- WORK REQUIRED
Whenever a line in the data below includes the string "Prostate", copy it out.

[DATA FOR REVIEW — start]

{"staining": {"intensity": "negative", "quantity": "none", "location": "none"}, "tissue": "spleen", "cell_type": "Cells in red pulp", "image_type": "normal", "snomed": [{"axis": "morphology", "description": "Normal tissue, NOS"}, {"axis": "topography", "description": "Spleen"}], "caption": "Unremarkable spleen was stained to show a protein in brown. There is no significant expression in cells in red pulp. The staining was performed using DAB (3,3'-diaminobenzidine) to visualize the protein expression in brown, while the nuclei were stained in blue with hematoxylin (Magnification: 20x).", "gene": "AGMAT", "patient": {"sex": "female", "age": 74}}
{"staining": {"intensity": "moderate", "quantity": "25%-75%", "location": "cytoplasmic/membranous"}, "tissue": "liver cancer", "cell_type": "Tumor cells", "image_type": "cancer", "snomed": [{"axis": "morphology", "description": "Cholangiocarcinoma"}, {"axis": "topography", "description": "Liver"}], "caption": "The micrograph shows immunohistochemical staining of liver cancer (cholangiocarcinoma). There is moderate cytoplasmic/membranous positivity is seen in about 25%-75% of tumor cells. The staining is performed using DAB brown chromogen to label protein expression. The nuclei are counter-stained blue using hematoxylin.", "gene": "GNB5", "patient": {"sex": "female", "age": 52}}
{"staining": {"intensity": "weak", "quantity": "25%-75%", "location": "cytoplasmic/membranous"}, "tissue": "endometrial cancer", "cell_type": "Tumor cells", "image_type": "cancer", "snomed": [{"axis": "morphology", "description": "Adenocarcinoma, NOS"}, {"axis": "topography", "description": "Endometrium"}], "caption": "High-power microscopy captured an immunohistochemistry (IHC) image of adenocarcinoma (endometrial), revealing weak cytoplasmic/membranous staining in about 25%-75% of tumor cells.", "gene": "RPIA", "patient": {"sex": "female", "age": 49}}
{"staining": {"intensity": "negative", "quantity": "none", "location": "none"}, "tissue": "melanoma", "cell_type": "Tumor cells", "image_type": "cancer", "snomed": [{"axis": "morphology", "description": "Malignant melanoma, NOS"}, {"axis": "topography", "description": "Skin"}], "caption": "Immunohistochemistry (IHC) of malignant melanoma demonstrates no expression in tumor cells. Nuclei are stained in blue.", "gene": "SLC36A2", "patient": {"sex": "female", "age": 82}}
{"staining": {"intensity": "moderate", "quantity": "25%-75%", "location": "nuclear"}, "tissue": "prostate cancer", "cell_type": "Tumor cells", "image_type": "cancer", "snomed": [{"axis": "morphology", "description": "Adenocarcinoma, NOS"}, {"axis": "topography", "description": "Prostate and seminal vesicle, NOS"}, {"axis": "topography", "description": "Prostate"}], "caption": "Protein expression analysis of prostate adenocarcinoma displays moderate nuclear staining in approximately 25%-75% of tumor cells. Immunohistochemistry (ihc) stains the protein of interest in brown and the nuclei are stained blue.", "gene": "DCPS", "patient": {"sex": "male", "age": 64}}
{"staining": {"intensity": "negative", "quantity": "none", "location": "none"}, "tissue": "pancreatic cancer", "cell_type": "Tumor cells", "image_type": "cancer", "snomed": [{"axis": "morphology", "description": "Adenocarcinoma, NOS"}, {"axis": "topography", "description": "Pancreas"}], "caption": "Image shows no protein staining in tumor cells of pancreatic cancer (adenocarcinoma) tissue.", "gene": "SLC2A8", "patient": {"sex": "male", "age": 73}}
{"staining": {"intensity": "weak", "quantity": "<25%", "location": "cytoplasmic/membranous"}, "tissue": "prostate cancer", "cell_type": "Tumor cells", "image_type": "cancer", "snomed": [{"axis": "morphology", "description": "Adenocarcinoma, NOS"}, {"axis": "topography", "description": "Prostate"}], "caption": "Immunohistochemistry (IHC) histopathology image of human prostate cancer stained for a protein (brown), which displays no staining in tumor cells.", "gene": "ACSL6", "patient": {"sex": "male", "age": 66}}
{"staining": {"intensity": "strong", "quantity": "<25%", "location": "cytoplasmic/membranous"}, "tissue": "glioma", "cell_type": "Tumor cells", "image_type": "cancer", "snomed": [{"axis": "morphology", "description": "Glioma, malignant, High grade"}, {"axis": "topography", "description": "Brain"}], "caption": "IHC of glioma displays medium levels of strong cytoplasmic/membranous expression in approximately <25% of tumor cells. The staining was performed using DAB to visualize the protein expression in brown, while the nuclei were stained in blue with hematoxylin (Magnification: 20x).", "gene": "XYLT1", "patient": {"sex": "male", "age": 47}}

[DATA FOR REVIEW — finish]

- OUTPUT FOR THIS TASK
{"staining": {"intensity": "moderate", "quantity": "25%-75%", "location": "nuclear"}, "tissue": "prostate cancer", "cell_type": "Tumor cells", "image_type": "cancer", "snomed": [{"axis": "morphology", "description": "Adenocarcinoma, NOS"}, {"axis": "topography", "description": "Prostate and seminal vesicle, NOS"}, {"axis": "topography", "description": "Prostate"}], "caption": "Protein expression analysis of prostate adenocarcinoma displays moderate nuclear staining in approximately 25%-75% of tumor cells. Immunohistochemistry (ihc) stains the protein of interest in brown and the nuclei are stained blue.", "gene": "DCPS", "patient": {"sex": "male", "age": 64}}
{"staining": {"intensity": "weak", "quantity": "<25%", "location": "cytoplasmic/membranous"}, "tissue": "prostate cancer", "cell_type": "Tumor cells", "image_type": "cancer", "snomed": [{"axis": "morphology", "description": "Adenocarcinoma, NOS"}, {"axis": "topography", "description": "Prostate"}], "caption": "Immunohistochemistry (IHC) histopathology image of human prostate cancer stained for a protein (brown), which displays no staining in tumor cells.", "gene": "ACSL6", "patient": {"sex": "male", "age": 66}}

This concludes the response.